What to work on
Repeat every line of text in the listing below without changing anything, and leave the pictures out of your answer.

The data

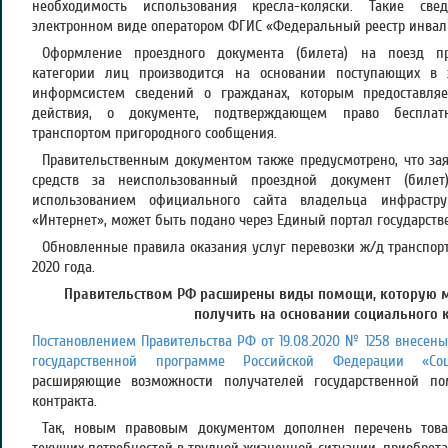
необходимость использования кресла-коляски. Такие све
электронном виде оператором ФГИС «Федеральный реестр инвал
Оформление проездного документа (билета) на поезд пр
категории лиц производится на основании поступающих в 
информсистем сведений о гражданах, которым предоставляе
действия, о документе, подтверждающем право бесплат
транспортом пригородного сообщения.
Правительственным документом также предусмотрено, что за
средств за неиспользованный проездной документ (билет
использованием официального сайта владельца инфрастр
«Интернет», может быть подано через Единый портал государств
Обновленные правила оказания услуг перевозки ж/д транспорт
2020 года.
Правительством РФ расширены виды помощи, которую 
получить на основании социального 
Постановлением Правительства РФ от 19.08.2020 № 1258 внесен
государственной программе Российской Федерации «Со
расширяющие возможности получателей государственной п
контракта.
Так, новым правовым документом дополнен перечень това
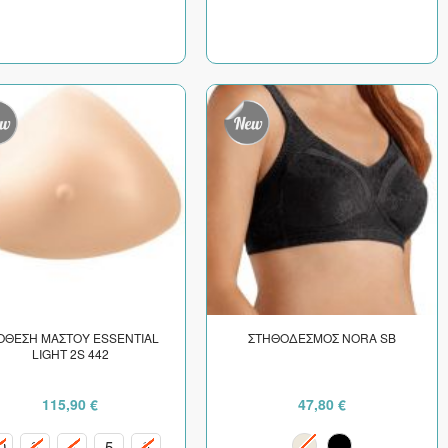
ΟΘΕΣΗ ΜΑΣΤΟΥ ESSENTIAL
ΣΤΗΘΟΔΕΣΜΟΣ NORA SB
LIGHT 2S 442
115,90 €
47,80 €
0
3
4
5
6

Answer to the exercise
необходимость использования кресла-коляски. Такие све
электронном виде оператором ФГИС «Федеральный реестр инвал
Оформление проездного документа (билета) на поезд пр
категории лиц производится на основании поступающих в 
информсистем сведений о гражданах, которым предоставляе
действия, о документе, подтверждающем право бесплат
транспортом пригородного сообщения.
Правительственным документом также предусмотрено, что за
средств за неиспользованный проездной документ (билет
использованием официального сайта владельца инфрастр
«Интернет», может быть подано через Единый портал государств
Обновленные правила оказания услуг перевозки ж/д транспорт
2020 года.
Правительством РФ расширены виды помощи, которую 
получить на основании социального 
Постановлением Правительства РФ от 19.08.2020 № 1258 внесен
государственной программе Российской Федерации «Со
расширяющие возможности получателей государственной п
контракта.
Так, новым правовым документом дополнен перечень това
ΟΘΕΣΗ ΜΑΣΤΟΥ ESSENTIAL
ΣΤΗΘΟΔΕΣΜΟΣ NORA SB
LIGHT 2S 442
115,90 €
47,80 €
0
3
4
5
6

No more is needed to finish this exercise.